The most interesting and characteristic buildings in Caen, its historical monuments in fact, are the two royal abbeys of William the Conqueror—St. Etienne, called the ‘Abbaye aux Hommes,’ and la Ste. Trinite, the ’Abbaye aux Dames’—both founded and built in the eleventh century; the first (containing the tomb of the Conqueror) with two plain, massive towers, with spires; and an interior remarkable for its strength and solidity—’a perfect example of Norman Romanesque;’ adorned, it must be added, with twenty-four nineteenth-century chandeliers with glass lustres suspended by cords from the roof; and with gas brackets of a Birmingham pattern.

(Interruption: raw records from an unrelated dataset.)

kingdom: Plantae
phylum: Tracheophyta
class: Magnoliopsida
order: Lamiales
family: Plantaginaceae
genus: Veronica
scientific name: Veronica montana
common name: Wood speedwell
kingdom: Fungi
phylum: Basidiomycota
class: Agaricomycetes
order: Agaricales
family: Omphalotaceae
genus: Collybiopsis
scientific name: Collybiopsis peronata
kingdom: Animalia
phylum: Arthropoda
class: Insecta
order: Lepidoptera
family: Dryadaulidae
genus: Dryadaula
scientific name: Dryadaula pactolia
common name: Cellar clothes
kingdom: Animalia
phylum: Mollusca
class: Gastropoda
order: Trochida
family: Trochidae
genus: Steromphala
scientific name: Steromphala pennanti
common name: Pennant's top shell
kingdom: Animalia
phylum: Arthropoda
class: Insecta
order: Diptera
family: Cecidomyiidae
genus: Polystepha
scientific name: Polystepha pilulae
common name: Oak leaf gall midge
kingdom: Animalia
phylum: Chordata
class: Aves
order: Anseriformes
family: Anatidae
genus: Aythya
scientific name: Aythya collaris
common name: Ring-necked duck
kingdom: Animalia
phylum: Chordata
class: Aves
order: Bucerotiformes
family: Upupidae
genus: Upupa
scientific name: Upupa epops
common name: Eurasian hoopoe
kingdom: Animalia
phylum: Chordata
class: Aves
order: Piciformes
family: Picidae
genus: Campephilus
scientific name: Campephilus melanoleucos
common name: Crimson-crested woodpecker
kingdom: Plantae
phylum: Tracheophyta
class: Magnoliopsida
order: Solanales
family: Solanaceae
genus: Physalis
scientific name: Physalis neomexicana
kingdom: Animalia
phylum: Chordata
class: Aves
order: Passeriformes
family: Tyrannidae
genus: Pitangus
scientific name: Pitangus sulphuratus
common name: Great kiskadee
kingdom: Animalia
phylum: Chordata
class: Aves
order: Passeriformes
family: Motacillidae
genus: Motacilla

The massive grandeur, and the ‘newness,’ if we may use the word, of the interior of St. Etienne, are its most remarkable features; the plain marble slab in the chancel, marking the spot where William the Conqueror was buried and disinterred (with the three mats placed in front of it for prayer), is shewn with much ceremony by the custodian of the place.
The Abbaye aux Dames is built on high ground at the opposite side of the town, and is surrounded by conventual buildings of modern date. It resembles the Abbaye aux Hommes in point of style, but the carving is more elaborate, and the transepts are much grander in design; the beautiful key-pattern borders, and the grotesque carving on the capitals of some of the pillars, strike the eye at once; but what is most remarkable is the extraordinary care with which the building has been restored, and the whole interior so scraped and chiselled afresh that it has the appearance of a building of to-day. The eastern end and the chancel are partitioned off for the use of the nuns attached to the Hotel Dieu; the sister who conducts us round this part of the building raises a curtain, softly stretched across the chancel-screen, and shews us twenty or thirty of them at prayers.
We can see the hospital wards in the cloisters, and, if we desire it, ascend the eastern tower, and obtain a view over a vast extent of country, and of the town of Caen, set in the midst of gardens and green meadows, and the river, with boats and white sails, winding far away to the sea.
‘These two royal abbeys,’ writes Dawson Turner, ’which have fortunately escaped the storm of the Revolution, are still an ornament to the town, an honour to the sovereign who caused them to be erected, and to the artist who produced them. Both edifices rose at the same time and from the same motive. William the Conqueror, by his union with Matilda, had contracted a marriage proscribed by the decrees of consanguinity. The clergy, and especially the Archbishop of Rouen, inveighed against the union; and the Pope issued an injunction, that the royal pair should erect two monasteries by way of penance, one for monks, the other for nuns; as well as that the Duke should found four hospices, each for 100 poor persons. In obedience to this command, William founded the Church of St. Stephen, and Matilda, the Church of the Holy Trinity.